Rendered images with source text

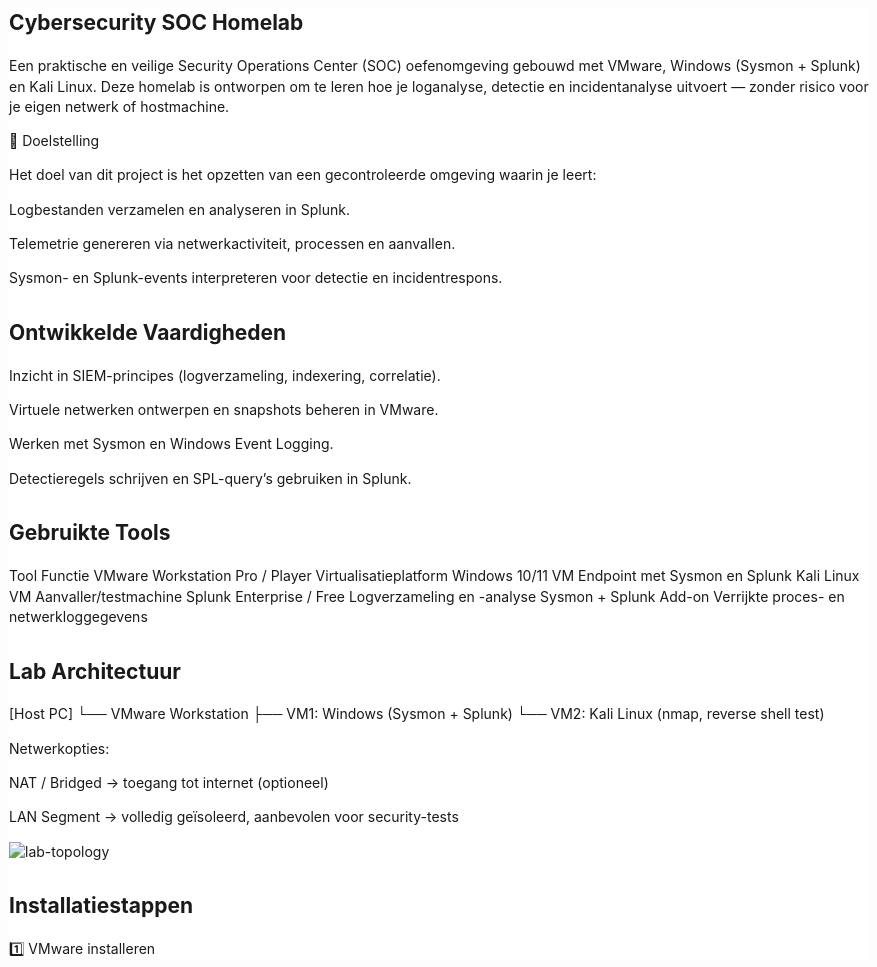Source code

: ## Cybersecurity SOC Homelab

Een praktische en veilige Security Operations Center (SOC) oefenomgeving gebouwd met VMware, Windows (Sysmon + Splunk) en Kali Linux.
Deze homelab is ontworpen om te leren hoe je loganalyse, detectie en incidentanalyse uitvoert — zonder risico voor je eigen netwerk of hostmachine.

🎯 Doelstelling

Het doel van dit project is het opzetten van een gecontroleerde omgeving waarin je leert:

Logbestanden verzamelen en analyseren in Splunk.

Telemetrie genereren via netwerkactiviteit, processen en aanvallen.

Sysmon- en Splunk-events interpreteren voor detectie en incidentrespons.

## Ontwikkelde Vaardigheden

Inzicht in SIEM-principes (logverzameling, indexering, correlatie).

Virtuele netwerken ontwerpen en snapshots beheren in VMware.

Werken met Sysmon en Windows Event Logging.

Detectieregels schrijven en SPL-query’s gebruiken in Splunk.

## Gebruikte Tools
Tool	Functie
VMware Workstation Pro / Player	Virtualisatieplatform
Windows 10/11 VM	Endpoint met Sysmon en Splunk
Kali Linux VM	Aanvaller/testmachine
Splunk Enterprise / Free	Logverzameling en -analyse
Sysmon + Splunk Add-on	Verrijkte proces- en netwerkloggegevens
## Lab Architectuur
[Host PC]
 └── VMware Workstation
      ├── VM1: Windows (Sysmon + Splunk)
      └── VM2: Kali Linux (nmap, reverse shell test)


Netwerkopties:

NAT / Bridged → toegang tot internet (optioneel)

LAN Segment → volledig geïsoleerd, aanbevolen voor security-tests

<img width="729" height="567" alt="lab-topology" src="https://github.com/user-attachments/assets/9f145dd1-5c41-4abb-98d1-483fc3cd3e3a" />


## Installatiestappen

1️⃣ VMware installeren
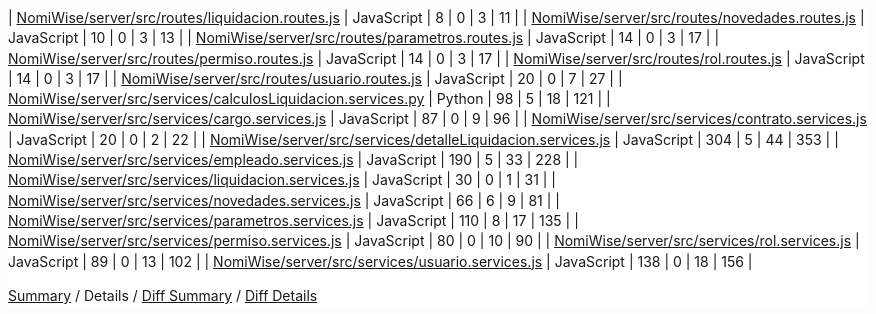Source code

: | [NomiWise/server/src/routes/liquidacion.routes.js](/NomiWise/server/src/routes/liquidacion.routes.js) | JavaScript | 8 | 0 | 3 | 11 |
| [NomiWise/server/src/routes/novedades.routes.js](/NomiWise/server/src/routes/novedades.routes.js) | JavaScript | 10 | 0 | 3 | 13 |
| [NomiWise/server/src/routes/parametros.routes.js](/NomiWise/server/src/routes/parametros.routes.js) | JavaScript | 14 | 0 | 3 | 17 |
| [NomiWise/server/src/routes/permiso.routes.js](/NomiWise/server/src/routes/permiso.routes.js) | JavaScript | 14 | 0 | 3 | 17 |
| [NomiWise/server/src/routes/rol.routes.js](/NomiWise/server/src/routes/rol.routes.js) | JavaScript | 14 | 0 | 3 | 17 |
| [NomiWise/server/src/routes/usuario.routes.js](/NomiWise/server/src/routes/usuario.routes.js) | JavaScript | 20 | 0 | 7 | 27 |
| [NomiWise/server/src/services/calculosLiquidacion.services.py](/NomiWise/server/src/services/calculosLiquidacion.services.py) | Python | 98 | 5 | 18 | 121 |
| [NomiWise/server/src/services/cargo.services.js](/NomiWise/server/src/services/cargo.services.js) | JavaScript | 87 | 0 | 9 | 96 |
| [NomiWise/server/src/services/contrato.services.js](/NomiWise/server/src/services/contrato.services.js) | JavaScript | 20 | 0 | 2 | 22 |
| [NomiWise/server/src/services/detalleLiquidacion.services.js](/NomiWise/server/src/services/detalleLiquidacion.services.js) | JavaScript | 304 | 5 | 44 | 353 |
| [NomiWise/server/src/services/empleado.services.js](/NomiWise/server/src/services/empleado.services.js) | JavaScript | 190 | 5 | 33 | 228 |
| [NomiWise/server/src/services/liquidacion.services.js](/NomiWise/server/src/services/liquidacion.services.js) | JavaScript | 30 | 0 | 1 | 31 |
| [NomiWise/server/src/services/novedades.services.js](/NomiWise/server/src/services/novedades.services.js) | JavaScript | 66 | 6 | 9 | 81 |
| [NomiWise/server/src/services/parametros.services.js](/NomiWise/server/src/services/parametros.services.js) | JavaScript | 110 | 8 | 17 | 135 |
| [NomiWise/server/src/services/permiso.services.js](/NomiWise/server/src/services/permiso.services.js) | JavaScript | 80 | 0 | 10 | 90 |
| [NomiWise/server/src/services/rol.services.js](/NomiWise/server/src/services/rol.services.js) | JavaScript | 89 | 0 | 13 | 102 |
| [NomiWise/server/src/services/usuario.services.js](/NomiWise/server/src/services/usuario.services.js) | JavaScript | 138 | 0 | 18 | 156 |

[Summary](results.md) / Details / [Diff Summary](diff.md) / [Diff Details](diff-details.md)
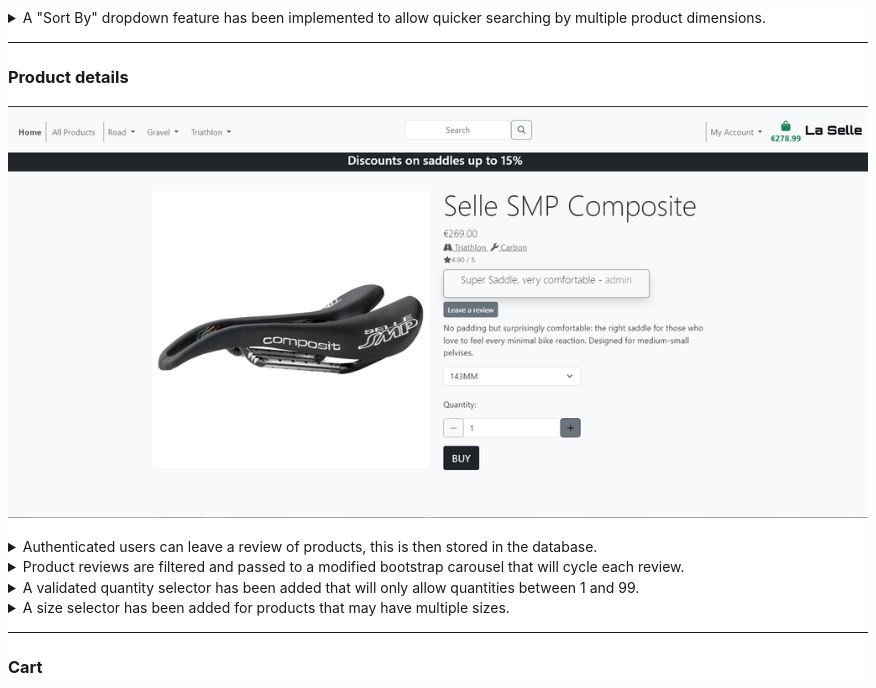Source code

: <details><summary>
    A "Sort By" dropdown feature has been implemented to allow quicker searching by multiple product dimensions.
  </summary></details>
<hr>

### Product details
![Product details page full](readme_images/features/product_details/product_details_full.png)
<details><summary>
  Authenticated users can leave a review of products, this is then stored in the database. 
  </summary></details>

<details><summary>
    Product reviews are filtered and passed to a modified bootstrap carousel that will cycle each review. 
  </summary></details>

<details><summary>
    A validated quantity selector has been added that will only allow quantities between 1 and 99. 
  </summary></details>

<details><summary>
    A size selector has been added for products that may have multiple sizes. 
  </summary></details>

<hr>

### Cart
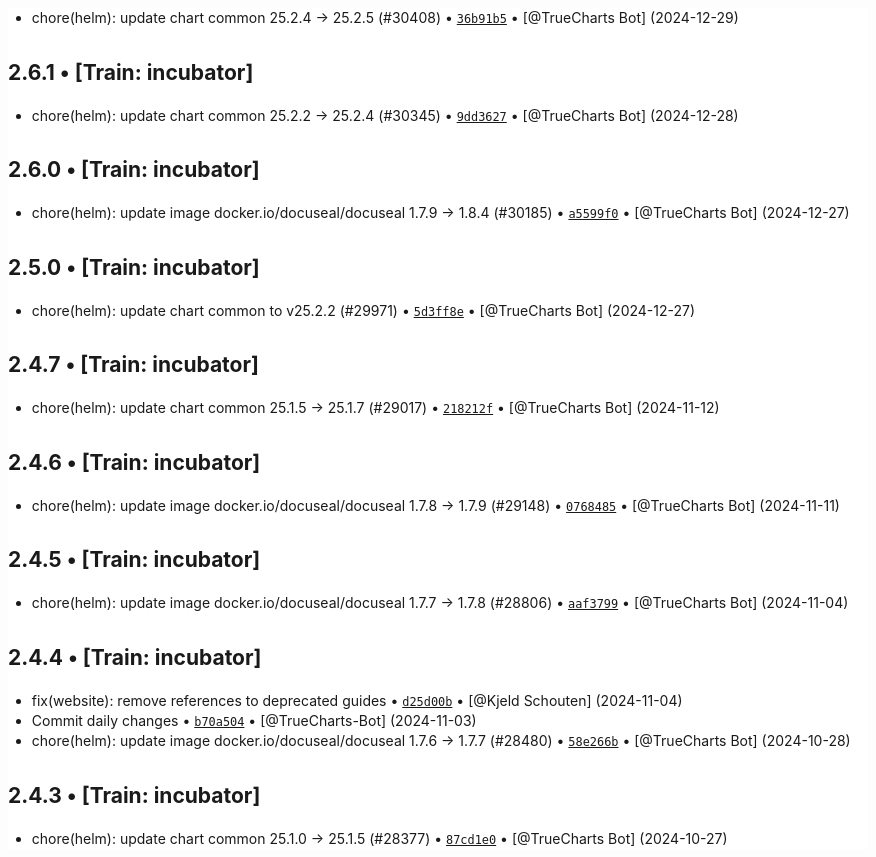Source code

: - chore(helm): update chart common 25.2.4 → 25.2.5 (#30408) • [`36b91b5`](https://github.com/trueforge-org/truecharts/commit/36b91b5aa43af48f6e5ddd24b236be22ba96fcb0) • [@TrueCharts Bot] (2024-12-29)

## 2.6.1 • [Train: incubator]

- chore(helm): update chart common 25.2.2 → 25.2.4 (#30345) • [`9dd3627`](https://github.com/trueforge-org/truecharts/commit/9dd3627c8b9785a7ad5a6cefc6f0b5173a21a4b9) • [@TrueCharts Bot] (2024-12-28)

## 2.6.0 • [Train: incubator]

- chore(helm): update image docker.io/docuseal/docuseal 1.7.9 → 1.8.4 (#30185) • [`a5599f0`](https://github.com/trueforge-org/truecharts/commit/a5599f0edece4141b5f2297c07d1f18f1967c296) • [@TrueCharts Bot] (2024-12-27)

## 2.5.0 • [Train: incubator]

- chore(helm): update chart common to v25.2.2 (#29971) • [`5d3ff8e`](https://github.com/trueforge-org/truecharts/commit/5d3ff8ed264c174550c122d5a983a5f29b9b58fc) • [@TrueCharts Bot] (2024-12-27)

## 2.4.7 • [Train: incubator]

- chore(helm): update chart common 25.1.5 → 25.1.7 (#29017) • [`218212f`](https://github.com/trueforge-org/truecharts/commit/218212f2cc665d455eda6cf886c66567b33821f7) • [@TrueCharts Bot] (2024-11-12)

## 2.4.6 • [Train: incubator]

- chore(helm): update image docker.io/docuseal/docuseal 1.7.8 → 1.7.9 (#29148) • [`0768485`](https://github.com/trueforge-org/truecharts/commit/0768485af459069b501237337a1376c5178ef043) • [@TrueCharts Bot] (2024-11-11)

## 2.4.5 • [Train: incubator]

- chore(helm): update image docker.io/docuseal/docuseal 1.7.7 → 1.7.8 (#28806) • [`aaf3799`](https://github.com/trueforge-org/truecharts/commit/aaf3799e28a9b767a808f36da2c2a12c49704cf8) • [@TrueCharts Bot] (2024-11-04)

## 2.4.4 • [Train: incubator]

- fix(website): remove references to deprecated guides • [`d25d00b`](https://github.com/trueforge-org/truecharts/commit/d25d00b9c237f6cbe63941158ccffe03ed9943e9) • [@Kjeld Schouten] (2024-11-04)
- Commit daily changes • [`b70a504`](https://github.com/trueforge-org/truecharts/commit/b70a504cf21acb2c97518fb6fb1b8ee135e7742d) • [@TrueCharts-Bot] (2024-11-03)
- chore(helm): update image docker.io/docuseal/docuseal 1.7.6 → 1.7.7 (#28480) • [`58e266b`](https://github.com/trueforge-org/truecharts/commit/58e266b6b600acbe046a21bcb945a3a9def8f667) • [@TrueCharts Bot] (2024-10-28)

## 2.4.3 • [Train: incubator]

- chore(helm): update chart common 25.1.0 → 25.1.5 (#28377) • [`87cd1e0`](https://github.com/trueforge-org/truecharts/commit/87cd1e0ffc172db80563fa0972e8940e80c01235) • [@TrueCharts Bot] (2024-10-27)
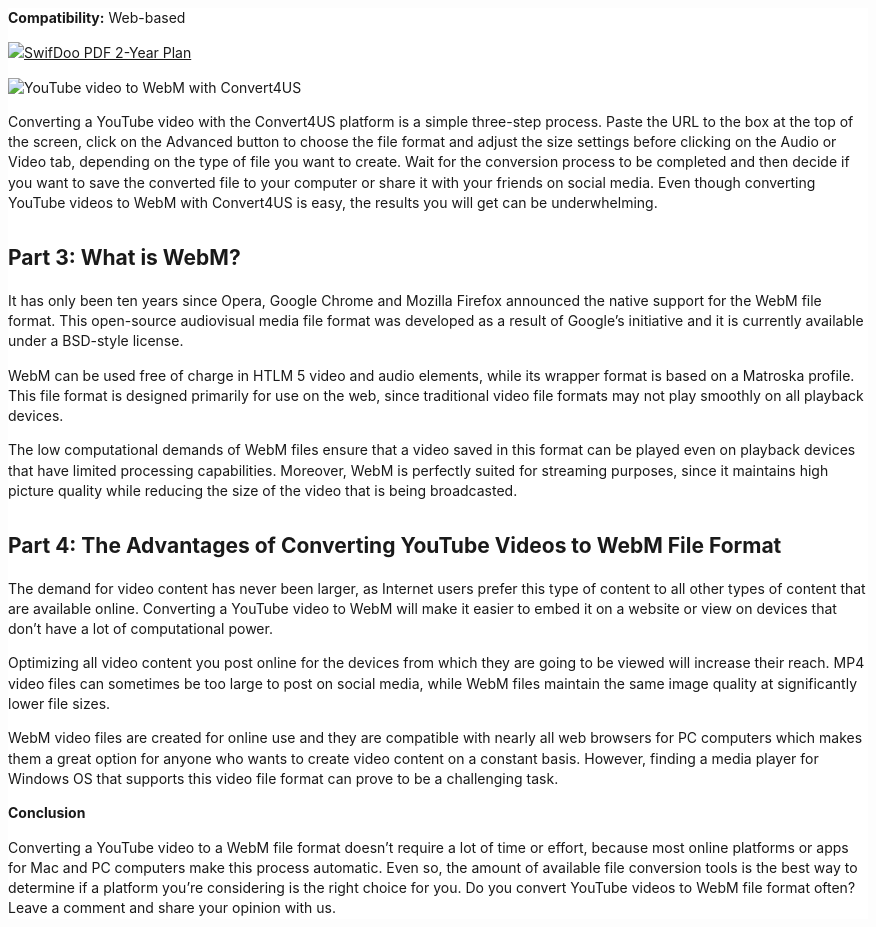 **Compatibility:** Web-based


<a href="https://purchase.swifdoo.com/order/checkout.php?PRODS=40002580&QTY=1&AFFILIATE=108875&CART=1"><img src="https://secure.avangate.com/images/merchant/8b932759a5a04ddb34bf79e3f9072e4b/products/3_Product%20box%20white-1024x1024.png" border="0">SwifDoo PDF 2-Year Plan</a>

![YouTube video to WebM with Convert4US](https://images.wondershare.com/filmora/article-images/convert4us-youtube-to-webm.jpg)

Converting a YouTube video with the Convert4US platform is a simple three-step process. Paste the URL to the box at the top of the screen, click on the Advanced button to choose the file format and adjust the size settings before clicking on the Audio or Video tab, depending on the type of file you want to create. Wait for the conversion process to be completed and then decide if you want to save the converted file to your computer or share it with your friends on social media. Even though converting YouTube videos to WebM with Convert4US is easy, the results you will get can be underwhelming.

## Part 3: What is WebM?

It has only been ten years since Opera, Google Chrome and Mozilla Firefox announced the native support for the WebM file format. This open-source audiovisual media file format was developed as a result of Google’s initiative and it is currently available under a BSD-style license.

WebM can be used free of charge in HTLM 5 video and audio elements, while its wrapper format is based on a Matroska profile. This file format is designed primarily for use on the web, since traditional video file formats may not play smoothly on all playback devices.

The low computational demands of WebM files ensure that a video saved in this format can be played even on playback devices that have limited processing capabilities. Moreover, WebM is perfectly suited for streaming purposes, since it maintains high picture quality while reducing the size of the video that is being broadcasted.

## Part 4: The Advantages of Converting YouTube Videos to WebM File Format

The demand for video content has never been larger, as Internet users prefer this type of content to all other types of content that are available online. Converting a YouTube video to WebM will make it easier to embed it on a website or view on devices that don’t have a lot of computational power.

Optimizing all video content you post online for the devices from which they are going to be viewed will increase their reach. MP4 video files can sometimes be too large to post on social media, while WebM files maintain the same image quality at significantly lower file sizes.

WebM video files are created for online use and they are compatible with nearly all web browsers for PC computers which makes them a great option for anyone who wants to create video content on a constant basis. However, finding a media player for Windows OS that supports this video file format can prove to be a challenging task.

**Conclusion**

Converting a YouTube video to a WebM file format doesn’t require a lot of time or effort, because most online platforms or apps for Mac and PC computers make this process automatic. Even so, the amount of available file conversion tools is the best way to determine if a platform you’re considering is the right choice for you. Do you convert YouTube videos to WebM file format often? Leave a comment and share your opinion with us.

Aim of the task
Only the lines from the first line of the entries through the line containing "10 | 0 | 3 | 13 |" should be output, exactly as they are, without pictures.

Output below
Source code

: ## Cybersecurity SOC Homelab

Een praktische en veilige Security Operations Center (SOC) oefenomgeving gebouwd met VMware, Windows (Sysmon + Splunk) en Kali Linux.
Deze homelab is ontworpen om te leren hoe je loganalyse, detectie en incidentanalyse uitvoert — zonder risico voor je eigen netwerk of hostmachine.

🎯 Doelstelling

Het doel van dit project is het opzetten van een gecontroleerde omgeving waarin je leert:

Logbestanden verzamelen en analyseren in Splunk.

Telemetrie genereren via netwerkactiviteit, processen en aanvallen.

Sysmon- en Splunk-events interpreteren voor detectie en incidentrespons.

## Ontwikkelde Vaardigheden

Inzicht in SIEM-principes (logverzameling, indexering, correlatie).

Virtuele netwerken ontwerpen en snapshots beheren in VMware.

Werken met Sysmon en Windows Event Logging.

Detectieregels schrijven en SPL-query’s gebruiken in Splunk.

## Gebruikte Tools
Tool	Functie
VMware Workstation Pro / Player	Virtualisatieplatform
Windows 10/11 VM	Endpoint met Sysmon en Splunk
Kali Linux VM	Aanvaller/testmachine
Splunk Enterprise / Free	Logverzameling en -analyse
Sysmon + Splunk Add-on	Verrijkte proces- en netwerkloggegevens
## Lab Architectuur
[Host PC]
 └── VMware Workstation
      ├── VM1: Windows (Sysmon + Splunk)
      └── VM2: Kali Linux (nmap, reverse shell test)


Netwerkopties:

NAT / Bridged → toegang tot internet (optioneel)

LAN Segment → volledig geïsoleerd, aanbevolen voor security-tests

<img width="729" height="567" alt="lab-topology" src="https://github.com/user-attachments/assets/9f145dd1-5c41-4abb-98d1-483fc3cd3e3a" />


## Installatiestappen

1️⃣ VMware installeren
Source code

: | [NomiWise/server/src/routes/liquidacion.routes.js](/NomiWise/server/src/routes/liquidacion.routes.js) | JavaScript | 8 | 0 | 3 | 11 |
| [NomiWise/server/src/routes/novedades.routes.js](/NomiWise/server/src/routes/novedades.routes.js) | JavaScript | 10 | 0 | 3 | 13 |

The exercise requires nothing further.